** WHAT TO PRODUCE **
Scan the material and copy every line in which "CreationDate" appears.

** RECORDS PROVIDED **

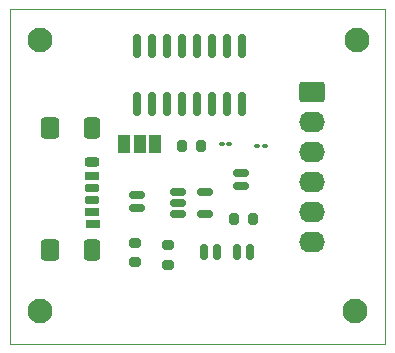
<source format=gbr>
%TF.GenerationSoftware,KiCad,Pcbnew,8.0.8*%
%TF.CreationDate,2025-06-30T12:02:42+05:30*%
%TF.ProjectId,Serial Basic CH340C,53657269-616c-4204-9261-736963204348,rev?*%
%TF.SameCoordinates,Original*%
%TF.FileFunction,Soldermask,Top*%
%TF.FilePolarity,Negative*%
%FSLAX46Y46*%
G04 Gerber Fmt 4.6, Leading zero omitted, Abs format (unit mm)*
G04 Created by KiCad (PCBNEW 8.0.8) date 2025-06-30 12:02:42*
%MOMM*%
%LPD*%
G01*
G04 APERTURE LIST*
G04 Aperture macros list*
%AMRoundRect*
0 Rectangle with rounded corners*
0 $1 Rounding radius*
0 $2 $3 $4 $5 $6 $7 $8 $9 X,Y pos of 4 corners*
0 Add a 4 corners polygon primitive as box body*
4,1,4,$2,$3,$4,$5,$6,$7,$8,$9,$2,$3,0*
0 Add four circle primitives for the rounded corners*
1,1,$1+$1,$2,$3*
1,1,$1+$1,$4,$5*
1,1,$1+$1,$6,$7*
1,1,$1+$1,$8,$9*
0 Add four rect primitives between the rounded corners*
20,1,$1+$1,$2,$3,$4,$5,0*
20,1,$1+$1,$4,$5,$6,$7,0*
20,1,$1+$1,$6,$7,$8,$9,0*
20,1,$1+$1,$8,$9,$2,$3,0*%
G04 Aperture macros list end*
%ADD10RoundRect,0.150000X-0.150000X0.825000X-0.150000X-0.825000X0.150000X-0.825000X0.150000X0.825000X0*%
%ADD11RoundRect,0.165000X0.165000X0.475000X-0.165000X0.475000X-0.165000X-0.475000X0.165000X-0.475000X0*%
%ADD12C,2.100000*%
%ADD13RoundRect,0.190000X0.410000X-0.190000X0.410000X0.190000X-0.410000X0.190000X-0.410000X-0.190000X0*%
%ADD14RoundRect,0.200000X-0.400000X0.200000X-0.400000X-0.200000X0.400000X-0.200000X0.400000X0.200000X0*%
%ADD15RoundRect,0.175000X0.425000X-0.175000X0.425000X0.175000X-0.425000X0.175000X-0.425000X-0.175000X0*%
%ADD16RoundRect,0.190000X-0.410000X0.190000X-0.410000X-0.190000X0.410000X-0.190000X0.410000X0.190000X0*%
%ADD17RoundRect,0.175000X-0.425000X0.175000X-0.425000X-0.175000X0.425000X-0.175000X0.425000X0.175000X0*%
%ADD18RoundRect,0.250000X-0.425000X0.650000X-0.425000X-0.650000X0.425000X-0.650000X0.425000X0.650000X0*%
%ADD19RoundRect,0.250000X-0.500000X0.650000X-0.500000X-0.650000X0.500000X-0.650000X0.500000X0.650000X0*%
%ADD20RoundRect,0.200000X-0.275000X0.200000X-0.275000X-0.200000X0.275000X-0.200000X0.275000X0.200000X0*%
%ADD21RoundRect,0.200000X-0.200000X-0.275000X0.200000X-0.275000X0.200000X0.275000X-0.200000X0.275000X0*%
%ADD22RoundRect,0.100000X-0.130000X-0.100000X0.130000X-0.100000X0.130000X0.100000X-0.130000X0.100000X0*%
%ADD23RoundRect,0.165000X-0.475000X0.165000X-0.475000X-0.165000X0.475000X-0.165000X0.475000X0.165000X0*%
%ADD24RoundRect,0.150000X-0.512500X-0.150000X0.512500X-0.150000X0.512500X0.150000X-0.512500X0.150000X0*%
%ADD25R,1.000000X1.500000*%
%ADD26RoundRect,0.250000X-0.845000X0.620000X-0.845000X-0.620000X0.845000X-0.620000X0.845000X0.620000X0*%
%ADD27O,2.190000X1.740000*%
%TA.AperFunction,Profile*%
%ADD28C,0.050000*%
%TD*%
G04 APERTURE END LIST*
D10*
%TO.C,U2*%
X123445000Y-50525000D03*
X122175000Y-50525000D03*
X120905000Y-50525000D03*
X119635000Y-50525000D03*
X118365000Y-50525000D03*
X117095000Y-50525000D03*
X115825000Y-50525000D03*
X114555000Y-50525000D03*
X114555000Y-55475000D03*
X115825000Y-55475000D03*
X117095000Y-55475000D03*
X118365000Y-55475000D03*
X119635000Y-55475000D03*
X120905000Y-55475000D03*
X122175000Y-55475000D03*
X123445000Y-55475000D03*
%TD*%
D11*
%TO.C,C1*%
X121340000Y-68000000D03*
X120260000Y-68000000D03*
%TD*%
D12*
%TO.C,H1*%
X106400000Y-50000000D03*
%TD*%
D13*
%TO.C,P2*%
X110820000Y-65610000D03*
D14*
X110800000Y-60330000D03*
D15*
X110800000Y-63580000D03*
D16*
X110800000Y-61560000D03*
D17*
X110800000Y-62580000D03*
D13*
X110800000Y-64600000D03*
D18*
X110807500Y-57525000D03*
D19*
X107227500Y-57525000D03*
D18*
X110807500Y-67775000D03*
D19*
X107227500Y-67775000D03*
%TD*%
D12*
%TO.C,H4*%
X133000000Y-73000000D03*
%TD*%
D20*
%TO.C,R2*%
X117200000Y-67400000D03*
X117200000Y-69050000D03*
%TD*%
D21*
%TO.C,R3*%
X118375000Y-59000000D03*
X120025000Y-59000000D03*
%TD*%
D22*
%TO.C,D2*%
X124760000Y-59000000D03*
X125400000Y-59000000D03*
%TD*%
D23*
%TO.C,C2*%
X123400000Y-61320000D03*
X123400000Y-62400000D03*
%TD*%
D12*
%TO.C,H3*%
X106400000Y-73000000D03*
%TD*%
D23*
%TO.C,C4*%
X114600000Y-63200000D03*
X114600000Y-64280000D03*
%TD*%
D21*
%TO.C,R4*%
X122750000Y-65200000D03*
X124400000Y-65200000D03*
%TD*%
D20*
%TO.C,R1*%
X114400000Y-67200000D03*
X114400000Y-68850000D03*
%TD*%
D22*
%TO.C,D1*%
X121760000Y-58800000D03*
X122400000Y-58800000D03*
%TD*%
D24*
%TO.C,U1*%
X118062500Y-62900000D03*
X118062500Y-63850000D03*
X118062500Y-64800000D03*
X120337500Y-64800000D03*
X120337500Y-62900000D03*
%TD*%
D11*
%TO.C,C3*%
X124140000Y-68000000D03*
X123060000Y-68000000D03*
%TD*%
D12*
%TO.C,H2*%
X133200000Y-50000000D03*
%TD*%
D25*
%TO.C,JP1*%
X113500000Y-58800000D03*
X114800000Y-58800000D03*
X116100000Y-58800000D03*
%TD*%
D26*
%TO.C,J1*%
X129400000Y-54460000D03*
D27*
X129400000Y-57000000D03*
X129400000Y-59540000D03*
X129400000Y-62080000D03*
X129400000Y-64620000D03*
X129400000Y-67160000D03*
%TD*%
D28*
X103800000Y-47400000D02*
X135600000Y-47400000D01*
X135600000Y-75800000D01*
X103800000Y-75800000D01*
X103800000Y-47400000D01*
M02*

</source>
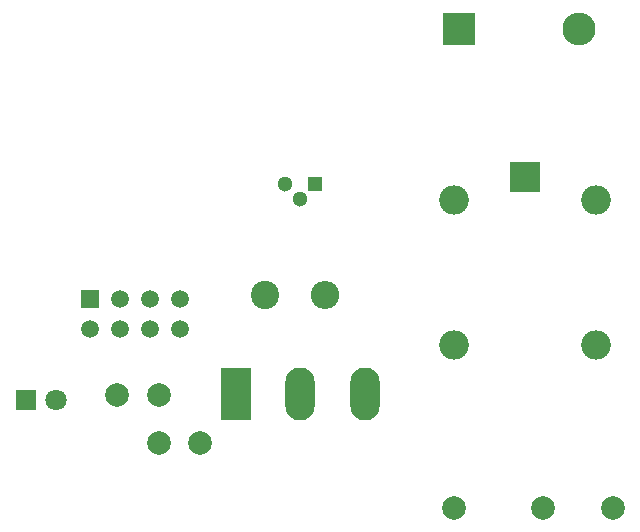
<source format=gbr>
%TF.GenerationSoftware,KiCad,Pcbnew,8.0.1*%
%TF.CreationDate,2024-09-13T19:12:22+01:00*%
%TF.ProjectId,switch,73776974-6368-42e6-9b69-6361645f7063,rev?*%
%TF.SameCoordinates,Original*%
%TF.FileFunction,Copper,L2,Bot*%
%TF.FilePolarity,Positive*%
%FSLAX46Y46*%
G04 Gerber Fmt 4.6, Leading zero omitted, Abs format (unit mm)*
G04 Created by KiCad (PCBNEW 8.0.1) date 2024-09-13 19:12:22*
%MOMM*%
%LPD*%
G01*
G04 APERTURE LIST*
%TA.AperFunction,ComponentPad*%
%ADD10R,2.500000X2.500000*%
%TD*%
%TA.AperFunction,ComponentPad*%
%ADD11O,2.500000X2.500000*%
%TD*%
%TA.AperFunction,ComponentPad*%
%ADD12R,2.500000X4.500000*%
%TD*%
%TA.AperFunction,ComponentPad*%
%ADD13O,2.500000X4.500000*%
%TD*%
%TA.AperFunction,ComponentPad*%
%ADD14R,1.800000X1.800000*%
%TD*%
%TA.AperFunction,ComponentPad*%
%ADD15C,1.800000*%
%TD*%
%TA.AperFunction,ComponentPad*%
%ADD16R,2.800000X2.800000*%
%TD*%
%TA.AperFunction,ComponentPad*%
%ADD17O,2.800000X2.800000*%
%TD*%
%TA.AperFunction,ComponentPad*%
%ADD18C,2.400000*%
%TD*%
%TA.AperFunction,ComponentPad*%
%ADD19O,2.400000X2.400000*%
%TD*%
%TA.AperFunction,ComponentPad*%
%ADD20R,1.300000X1.300000*%
%TD*%
%TA.AperFunction,ComponentPad*%
%ADD21C,1.300000*%
%TD*%
%TA.AperFunction,ComponentPad*%
%ADD22R,1.500000X1.500000*%
%TD*%
%TA.AperFunction,ComponentPad*%
%ADD23C,1.500000*%
%TD*%
%TA.AperFunction,ViaPad*%
%ADD24C,2.000000*%
%TD*%
G04 APERTURE END LIST*
D10*
%TO.P,REF\u002A\u002A,1*%
%TO.N,N/C*%
X167000000Y-83500000D03*
D11*
%TO.P,REF\u002A\u002A,2*%
X161000000Y-85500000D03*
%TO.P,REF\u002A\u002A,3*%
X161000000Y-97700000D03*
%TO.P,REF\u002A\u002A,4*%
X173000000Y-97700000D03*
%TO.P,REF\u002A\u002A,5*%
X173000000Y-85500000D03*
%TD*%
D12*
%TO.P,REF\u002A\u002A,1*%
%TO.N,N/C*%
X142550000Y-101875000D03*
D13*
%TO.P,REF\u002A\u002A,2*%
X148000000Y-101875000D03*
%TO.P,REF\u002A\u002A,3*%
X153450000Y-101875000D03*
%TD*%
D14*
%TO.P,led,1*%
%TO.N,N/C*%
X124750000Y-102400000D03*
D15*
%TO.P,led,2*%
X127290000Y-102400000D03*
%TD*%
D16*
%TO.P,REF\u002A\u002A,1*%
%TO.N,N/C*%
X161420000Y-71000000D03*
D17*
%TO.P,REF\u002A\u002A,2*%
X171580000Y-71000000D03*
%TD*%
D18*
%TO.P,REF\u002A\u002A,1*%
%TO.N,N/C*%
X145000000Y-93500000D03*
D19*
%TO.P,REF\u002A\u002A,2*%
X150080000Y-93500000D03*
%TD*%
D20*
%TO.P,BC547,1*%
%TO.N,N/C*%
X149270000Y-84140000D03*
D21*
%TO.P,BC547,2*%
X148000000Y-85410000D03*
%TO.P,BC547,3*%
X146730000Y-84140000D03*
%TD*%
D22*
%TO.P,ESP01,1*%
%TO.N,N/C*%
X130190000Y-93810000D03*
D23*
%TO.P,ESP01,2*%
X132730000Y-93810000D03*
%TO.P,ESP01,3*%
X135270000Y-93810000D03*
%TO.P,ESP01,4*%
X137810000Y-93810000D03*
%TO.P,ESP01,5*%
X130190000Y-96350000D03*
%TO.P,ESP01,6*%
X132730000Y-96350000D03*
%TO.P,ESP01,7*%
X135270000Y-96350000D03*
%TO.P,ESP01,8*%
X137810000Y-96350000D03*
%TD*%
D24*
%TO.N,*%
X161000000Y-111500000D03*
X136000000Y-102000000D03*
X132500000Y-102000000D03*
X174500000Y-111500000D03*
X168500000Y-111500000D03*
X139500000Y-106000000D03*
X136000000Y-106000000D03*
%TD*%
M02*

</source>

** SOLVED PROBLEM **
%TF.CreationDate,2025-06-30T12:02:42+05:30*%
%TF.CreationDate,2024-09-13T19:12:22+01:00*%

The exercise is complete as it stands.